NADA claimed, though that since the banned substance was found in very large quantity, it was "ingested directly".

Priyanka Pawar, left, was a part of India's gold medal winning 4x400m relay team at Incheon 2014 ©Getty Images
Priyanka Pawar, left, was a part of India's gold medal winning 4x400m relay team at Incheon 2014 ©Getty Images

India has one of the worst doping records in athletics at the moment.

Besides Pawar, shot putter Manpreet Kaur is facing a four-year ban after testing positive for the stimulant dimethylbutylamine following her victory in the Asian Championships in Bhubaneswar on July 6.

In another case earlier this year, 400m hurdler Jithin Paul was found in possession of syringes and vials of meldonium during a raid.

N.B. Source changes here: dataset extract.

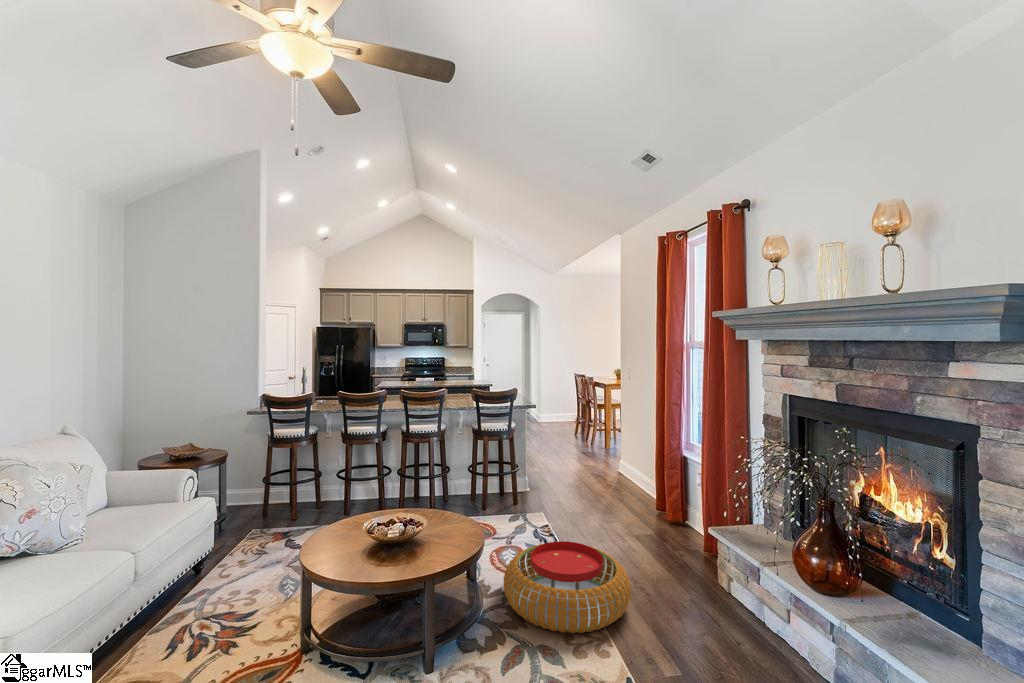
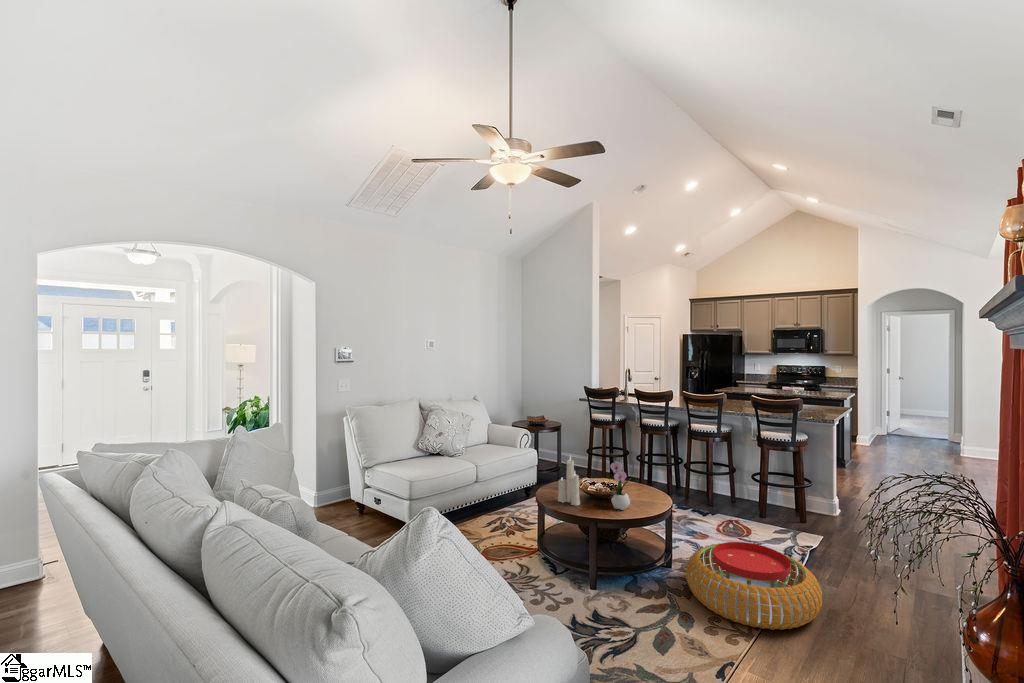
flower arrangement: none [430,481,456,553] -> present [610,453,631,510]
candle: none [359,493,394,570] -> present [558,460,580,506]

Decathlete JJagtar Singh was withdrawn from the Asian Championship team after he failed a test for meldonium, a drug added to the WADA Prohibited List in January 2016.

From 2009 until the end of last year, a total of 157 athletes from India have been banned after testing positive for banned performance-enhancing drugs. 

In another case involving an Indian athlete, a 16-year-old javelin thrower Rohit Yadav has been banned for a year after testing positive for the anabolic steroid stanozolol, the same drug that Ben Johnson was failed for at the 1988 Olympic Games in Seoul and for which he was stripped of his 100m gold medal.

His ban could be extended to two years, however, if WADA appeal.

India's NADA decided to give Yadav, the Asian Youth Athletics Championship silver medallist, a lesser penalty because he is a minor.